Apiflor sounds like a wonderful promise. The word calls back honey bees and colorful pastures, and the biscuits themselves give off smells that immediately stimulate the senses. When Apiflor was founded, in Madic, at the northernmost point of Cantal, near Bort-les-Orgues, more than 20 years ago, Daniel Estager first started off with a honey shortbread biscuit. "It’s like eating straight from honeycomb," making it a thoroughly natural way to pay tribute to the bees that support his 600 beehives that he has kept for the last 15 years. "I’ve developed my product line little by little," the entrepreneur explains, who today employs 8 people. "We developed crunchy biscuits and Auvergne carrés, sugar biscuits, then we were the first to offer aperitif biscuits made with Cantal and Bleu d’Auvergne cheese. Believe it or not, it’s rather tricky technically speaking to work with real cheese and a biscuit roller!"

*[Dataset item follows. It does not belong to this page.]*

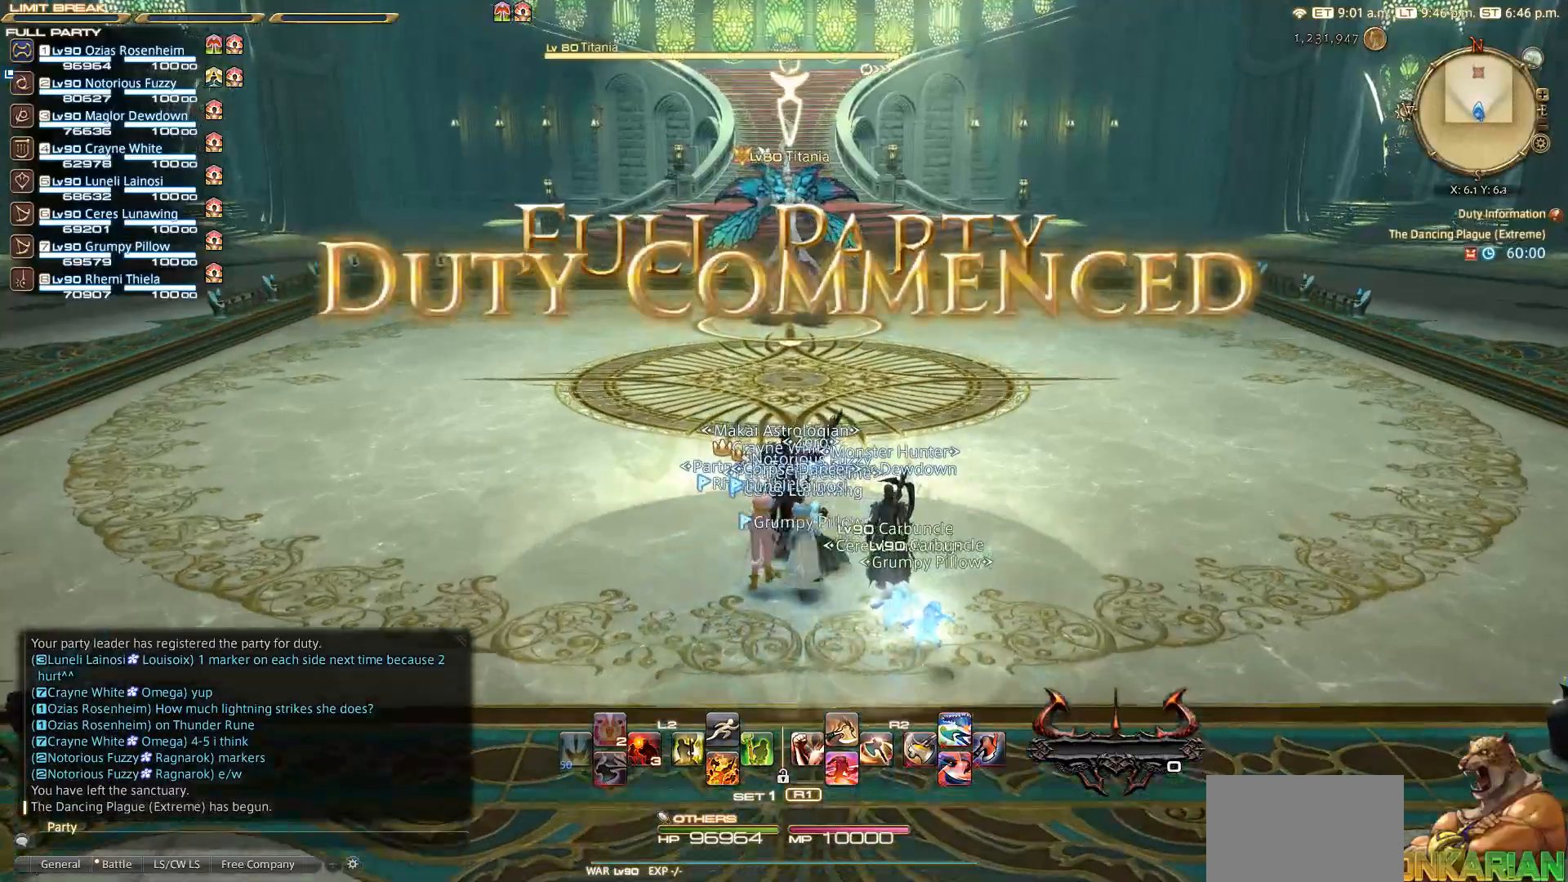
{"buttons": [], "left_stick": "up", "right_stick": "down", "events": [[350, "right_stick", "down"]]}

Frozen flower and spice bread with white lentils from St. Flour
Daniel Estager produces everything on site and prefers supplying himself locally with raw materials. "Our recipes come from the old Auvergne traditions: Sablé du buronnier (crunchy shepherd’s biscuit), Lauzes d’Auvergne au beurre (Flagstone butter biscuit), or even traditional spice bread, with figs and orange marmalade." Another specialty: a cake made with the white lentil from St. Flour, which brings together a wonderful collection of marmalades and preserves cooked in copper pots (Floranne brand), with sometimes singular flavours – dandelion, verbena infusions and Aubrac, gentian, rock thyme or meadowsweet "teas". "In 2012, we also created with the Michelin-starred chef Louis-Bernard Puech two new lines:bitter orange marmelades for foie gras and for each of the 5 AOP cheese houses of Auvergne." All of these and more can be found well beyond the borders of Cantal, in the regional specialty aisle of supermarkets or fine food stores.